Batman #678, by Grant Morrison, Tony Daniel, and Sandu Florea

This is part of some Batman RIP event thing DC are doing. Maybe at the end of it, Batman will die for a bit, and they will have fun portraying a world without a Batman, but then after a while he will turn out not to be dead or will be resurrected in some way or something, like they did with Superman a couple of years ago. I really hope they do not actually go through the charade of ending this with Batman a corpse, as no one is really going to take seriously the idea that he is gone for good.

But anyway, in this issue Grant Morrison seems to be really going for it in terms of presenting us with a crazy stream of consciousness impressionistic non-narrative that echoes something like Michael Moorcock's An English Assassin. I think maybe the idea here is that Batman, having had the shite knocked out of him last issue (or something, I can't really remember) is now hallucinating or having weirdo visions as he dies or lies comatose. So yeah, deadly stuff, but maybe this Grant Morrison run writing Batman will be better appreciated when collected in book form (unlike his X-Men, which was a total blast in issues).

Last Bus #1, by Patrick Lynch

I have always worked on the basis that Irish comics are rubbish. This rule of thumb has served me well over the years, but maybe now I will have to review it. This comic is one of those "slice of life" things set on the last 230 bus over a couple of nights. A number of characters are introduced and developed, but only in so far as their lives relate to the bus.

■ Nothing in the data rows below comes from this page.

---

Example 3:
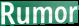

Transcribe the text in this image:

Rumor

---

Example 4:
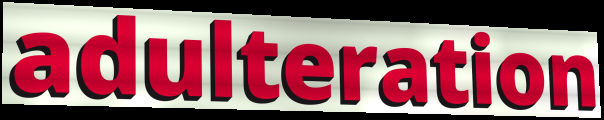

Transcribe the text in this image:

adulteration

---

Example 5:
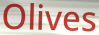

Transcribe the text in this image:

Olives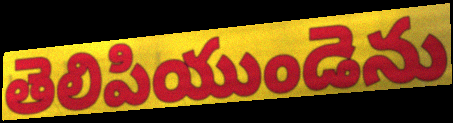
తెలిపియుండెను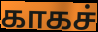
காகச்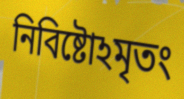
নিবিষ্টোঽমৃতং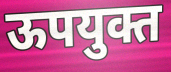
ऊपयुक्तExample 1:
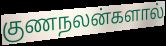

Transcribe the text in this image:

குணநலன்களால்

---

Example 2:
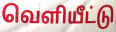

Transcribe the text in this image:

வெளியீட்டு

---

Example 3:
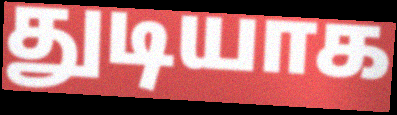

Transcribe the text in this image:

துடியாக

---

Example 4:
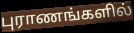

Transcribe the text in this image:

புராணங்களில்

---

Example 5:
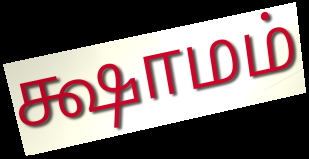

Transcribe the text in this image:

க்ஷாமம்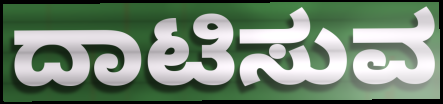
ದಾಟಿಸುವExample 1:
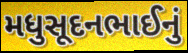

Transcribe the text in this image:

મધુસૂદનભાઈનું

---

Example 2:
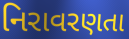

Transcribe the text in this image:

નિરાવરણતા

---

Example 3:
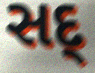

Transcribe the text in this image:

સદ્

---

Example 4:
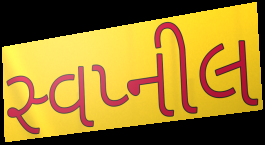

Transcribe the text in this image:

સ્વપ્નીલ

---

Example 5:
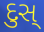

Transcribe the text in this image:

દુસ્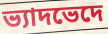
ভ্যাদভেদেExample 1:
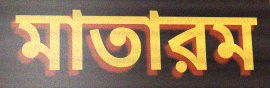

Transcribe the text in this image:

মাতারম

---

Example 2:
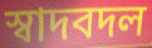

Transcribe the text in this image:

স্বাদবদল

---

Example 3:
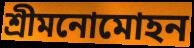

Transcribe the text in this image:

শ্রীমনোমোহন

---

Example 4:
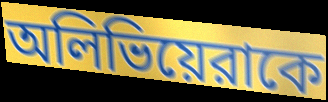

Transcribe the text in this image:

অলিভিয়েরাকে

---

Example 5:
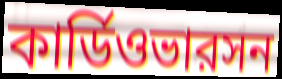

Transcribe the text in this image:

কার্ডিওভারসন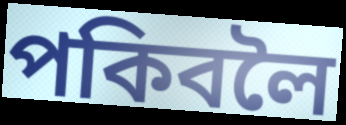
পকিবলৈ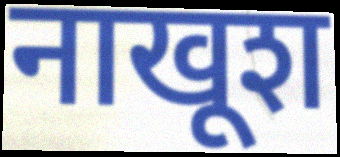
नाखूश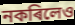
নকৰিলেও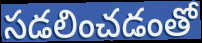
సడలించడంతో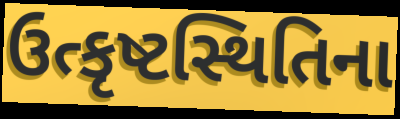
ઉત્કૃષ્ટસ્થિતિના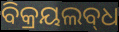
ବିକ୍ରୟଲବ୍‌ଧ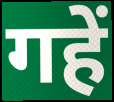
गहें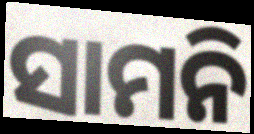
ସାମନି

It's nicely drawn and well observed, and I recommend this unreservedly.

I'm trying to work out where the 230 goes… the number sounds familiar, so I bet it is a bus that sails past one of the many bus stops I sometimes find myself waiting at. Ah well, I bet its terminus is somewhere really nice.

image source

Tuesday, July 08, 2008

"No Prizes For Guessing Who Filched A Bite From Daisy's Pie"

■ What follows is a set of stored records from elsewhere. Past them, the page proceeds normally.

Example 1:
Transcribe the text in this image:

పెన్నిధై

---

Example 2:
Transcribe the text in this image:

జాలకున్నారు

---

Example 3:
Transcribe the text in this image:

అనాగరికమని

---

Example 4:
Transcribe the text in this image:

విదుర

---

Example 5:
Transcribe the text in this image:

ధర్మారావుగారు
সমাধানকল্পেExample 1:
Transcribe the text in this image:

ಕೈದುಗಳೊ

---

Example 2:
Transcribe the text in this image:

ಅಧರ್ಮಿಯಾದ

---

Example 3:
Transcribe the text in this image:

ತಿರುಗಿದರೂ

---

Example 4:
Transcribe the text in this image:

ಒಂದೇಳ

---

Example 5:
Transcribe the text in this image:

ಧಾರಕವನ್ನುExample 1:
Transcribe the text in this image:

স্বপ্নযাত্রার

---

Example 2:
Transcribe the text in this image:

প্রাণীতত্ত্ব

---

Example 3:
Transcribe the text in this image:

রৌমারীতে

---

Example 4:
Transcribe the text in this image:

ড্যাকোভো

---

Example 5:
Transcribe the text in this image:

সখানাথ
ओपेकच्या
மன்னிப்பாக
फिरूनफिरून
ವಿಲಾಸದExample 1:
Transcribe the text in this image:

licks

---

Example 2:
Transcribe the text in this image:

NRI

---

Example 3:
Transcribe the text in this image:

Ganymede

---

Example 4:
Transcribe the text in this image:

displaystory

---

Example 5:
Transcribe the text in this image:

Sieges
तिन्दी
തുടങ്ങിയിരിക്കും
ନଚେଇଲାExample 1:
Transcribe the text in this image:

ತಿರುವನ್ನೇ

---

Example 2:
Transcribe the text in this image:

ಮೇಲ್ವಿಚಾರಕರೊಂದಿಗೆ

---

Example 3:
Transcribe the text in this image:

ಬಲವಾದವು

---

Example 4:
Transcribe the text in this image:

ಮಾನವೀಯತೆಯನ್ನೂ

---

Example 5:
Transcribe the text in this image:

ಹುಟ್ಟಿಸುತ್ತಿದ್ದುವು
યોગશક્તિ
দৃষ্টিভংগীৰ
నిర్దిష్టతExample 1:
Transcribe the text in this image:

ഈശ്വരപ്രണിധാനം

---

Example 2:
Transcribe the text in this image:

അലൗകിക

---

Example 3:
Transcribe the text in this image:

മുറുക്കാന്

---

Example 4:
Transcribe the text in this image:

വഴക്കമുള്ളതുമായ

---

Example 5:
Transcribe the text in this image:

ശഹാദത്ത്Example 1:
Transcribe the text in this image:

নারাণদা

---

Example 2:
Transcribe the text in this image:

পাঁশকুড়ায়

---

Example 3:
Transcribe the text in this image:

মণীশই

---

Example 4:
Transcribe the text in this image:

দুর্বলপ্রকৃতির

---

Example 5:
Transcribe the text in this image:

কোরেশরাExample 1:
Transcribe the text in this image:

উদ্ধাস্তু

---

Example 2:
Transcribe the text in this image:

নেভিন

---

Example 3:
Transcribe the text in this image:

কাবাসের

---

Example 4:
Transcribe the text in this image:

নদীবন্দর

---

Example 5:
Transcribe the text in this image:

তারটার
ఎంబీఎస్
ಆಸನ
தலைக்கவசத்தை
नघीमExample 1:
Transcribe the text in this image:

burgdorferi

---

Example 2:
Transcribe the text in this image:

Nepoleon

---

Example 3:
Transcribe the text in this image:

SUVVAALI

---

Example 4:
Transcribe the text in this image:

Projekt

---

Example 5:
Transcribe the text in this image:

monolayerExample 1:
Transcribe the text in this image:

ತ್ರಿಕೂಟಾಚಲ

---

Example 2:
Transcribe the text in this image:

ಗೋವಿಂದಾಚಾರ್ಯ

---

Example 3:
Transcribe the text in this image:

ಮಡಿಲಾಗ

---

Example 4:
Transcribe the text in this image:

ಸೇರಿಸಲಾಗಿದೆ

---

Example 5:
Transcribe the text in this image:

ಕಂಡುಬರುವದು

Over on Freaky Trigger, Tom helpfully explains what we mean when we say that something was a bit "It Was Donald". You will have to read about the Brotherhood of Man first.

I wish I knew someone with an extensive collection of Donald & Mickey comics from the 1970s in which the original image could be found.

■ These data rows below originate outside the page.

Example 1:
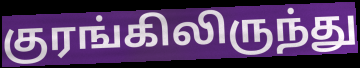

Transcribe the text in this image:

குரங்கிலிருந்து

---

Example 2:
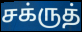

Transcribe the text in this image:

சக்ருத்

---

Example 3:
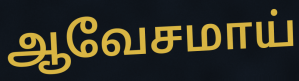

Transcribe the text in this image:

ஆவேசமாய்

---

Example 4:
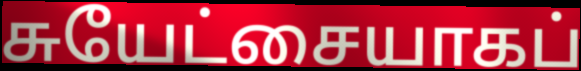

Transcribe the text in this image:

சுயேட்சையாகப்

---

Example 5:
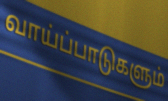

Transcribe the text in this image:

வாய்ப்பாடுகளும்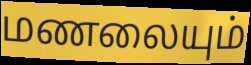
மணலையும்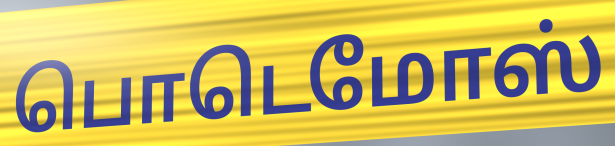
பொடெமோஸ்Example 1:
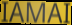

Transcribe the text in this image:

IAMAI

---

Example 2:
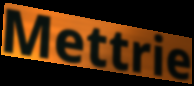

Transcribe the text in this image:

Mettrie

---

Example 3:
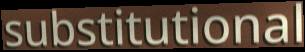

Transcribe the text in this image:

substitutional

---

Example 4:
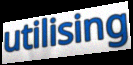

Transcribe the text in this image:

utilising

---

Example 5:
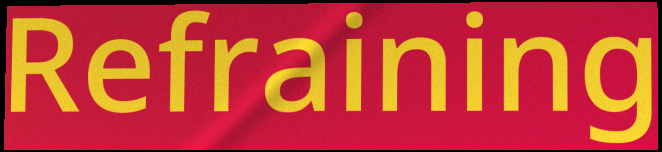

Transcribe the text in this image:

Refraining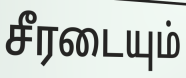
சீரடையும்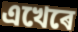
এখেৰে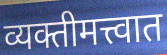
व्यक्तीमत्त्वात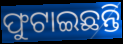
ଫୁଟାଇଛନ୍ତି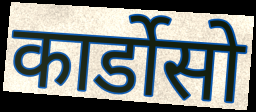
कार्डोसोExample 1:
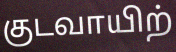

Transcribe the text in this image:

குடவாயிற்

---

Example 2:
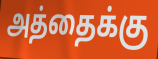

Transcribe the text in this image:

அத்தைக்கு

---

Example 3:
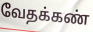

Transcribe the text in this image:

வேதக்கண்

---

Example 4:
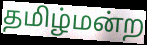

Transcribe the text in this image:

தமிழ்மன்ற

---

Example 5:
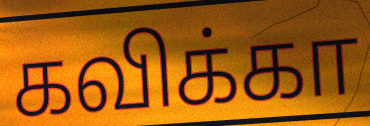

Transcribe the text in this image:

கவிக்கா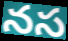
నస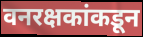
वनरक्षकांकडूनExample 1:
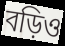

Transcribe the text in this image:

বড়িও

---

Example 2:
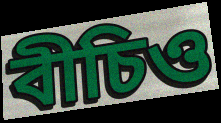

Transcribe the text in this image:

বীচিও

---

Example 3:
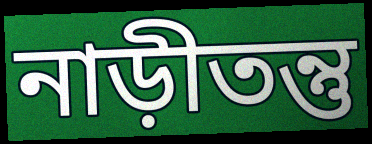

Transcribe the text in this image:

নাড়ীতন্তু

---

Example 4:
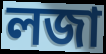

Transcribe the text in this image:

লজা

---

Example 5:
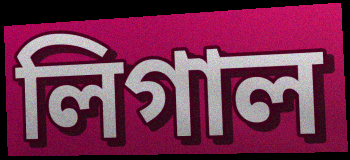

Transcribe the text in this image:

লিগালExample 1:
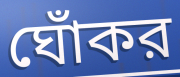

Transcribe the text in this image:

ঘোঁকর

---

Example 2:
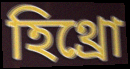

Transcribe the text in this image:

হিথ্রো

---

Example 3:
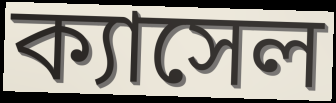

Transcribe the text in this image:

ক্যাসেল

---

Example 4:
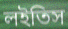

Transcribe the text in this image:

লইতিস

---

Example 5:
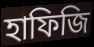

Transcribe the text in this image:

হাফিজিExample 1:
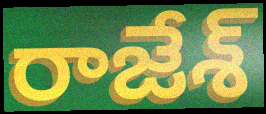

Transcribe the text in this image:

రాజేశ్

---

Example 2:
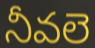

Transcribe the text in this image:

నీవలె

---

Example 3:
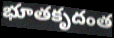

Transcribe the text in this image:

భూతకృదంత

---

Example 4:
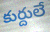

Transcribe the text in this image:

కుర్దులే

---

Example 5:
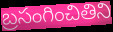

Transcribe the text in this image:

బ్రసంగించితిని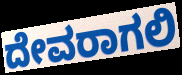
ದೇವರಾಗಲಿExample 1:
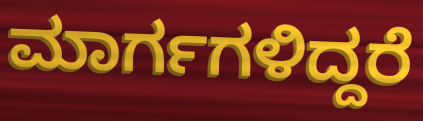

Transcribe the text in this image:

ಮಾರ್ಗಗಳಿದ್ದರೆ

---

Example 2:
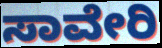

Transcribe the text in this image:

ಸಾವೇರಿ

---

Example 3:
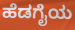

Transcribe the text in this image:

ಹೆಡಗೈಯ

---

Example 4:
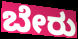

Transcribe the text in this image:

ಬೇರು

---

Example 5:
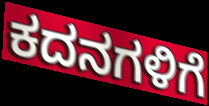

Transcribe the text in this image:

ಕದನಗಳಿಗೆ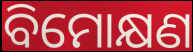
ବିମୋକ୍ଷଣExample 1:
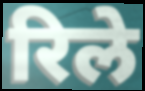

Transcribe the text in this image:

रिले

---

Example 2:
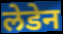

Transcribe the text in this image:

लेडेन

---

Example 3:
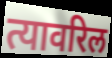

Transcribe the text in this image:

त्यावरिल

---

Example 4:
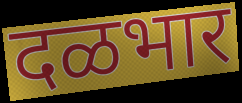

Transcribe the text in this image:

दळभार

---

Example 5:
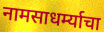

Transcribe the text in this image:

नामसाधर्म्याचाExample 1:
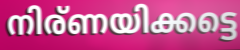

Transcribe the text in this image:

നിര്ണയിക്കട്ടെ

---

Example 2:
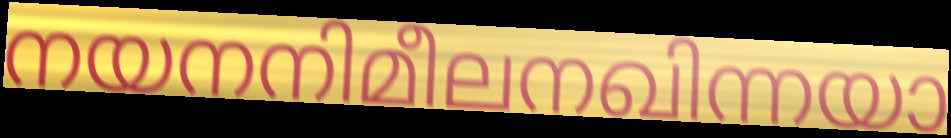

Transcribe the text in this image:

നയനനിമീലനഖിന്നയാ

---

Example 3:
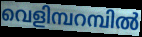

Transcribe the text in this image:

വെളിമ്പറമ്പിൽ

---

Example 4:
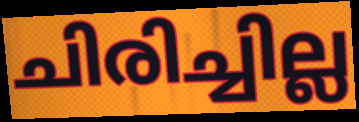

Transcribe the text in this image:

ചിരിച്ചില്ല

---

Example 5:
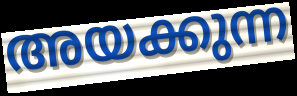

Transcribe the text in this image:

അയക്കുന്ന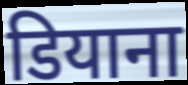
डियानाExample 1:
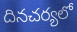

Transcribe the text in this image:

దినచర్యలో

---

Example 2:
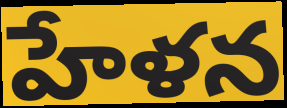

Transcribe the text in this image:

హేళన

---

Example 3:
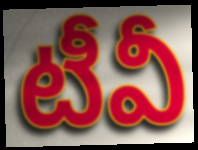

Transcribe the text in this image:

టీవీ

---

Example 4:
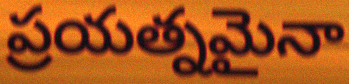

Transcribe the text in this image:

ప్రయత్నమైనా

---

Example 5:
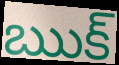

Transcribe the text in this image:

ఋక్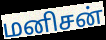
மனிசன்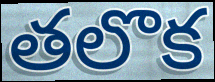
తలొక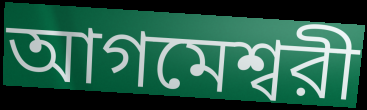
আগমেশ্বরী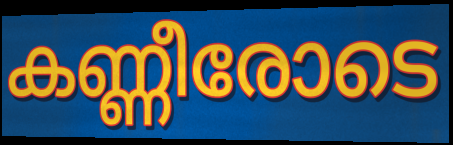
കണ്ണീരോടെ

And I must credit Marc Gascoigne for assistance in formulating the It Was Donald concept (as in, it was largely his idea).

Monday, July 07, 2008

Lots of 7" singles

These were birthday presents. One of them was the single from Rockwell, the one about how he feels that people are always watching him. It is an enjoyable 80s pop record, but in retrospect it is even more obvious that Rockwell himself was a completely talentless waste of space who should have been kicked off his own record.

I appreciate that if this were to be a really informative post I would at least list all the other records, but I am a busy man.

Busy Panda

Sunday, July 06, 2008

Ornette Coleman "Free Jazz"


My old pal Gazelle Boy once said "I believe in freedom. Free speech, freedom of religion, even free love. But I draw the line at free jazz". So who knows what he would think of this record? I liked the boffiny explanations in the accompanying notes about what this free jazz business is all about, helpfully explaining that when the chaps started playing they had decided nothing about what they would do in advance and were just going to barrel ahead and see what happened (and release whatever they recorded, no matter if it was godawful crap?). I like what Mr Coleman and his friends have made – it is the kind of mad for it parpy parp jazz that is always glad for making you think of yourself as forward thinking and progressive. I am nevertheless glad that all music is not made like this.

Free Panda

Internet Hell

I have been suffering from Internet connectivity issues at home (Eircom turn off my access again? cheers guys), but now I am in Cafe Notto, mixing together free Internet and nom nom nom cake.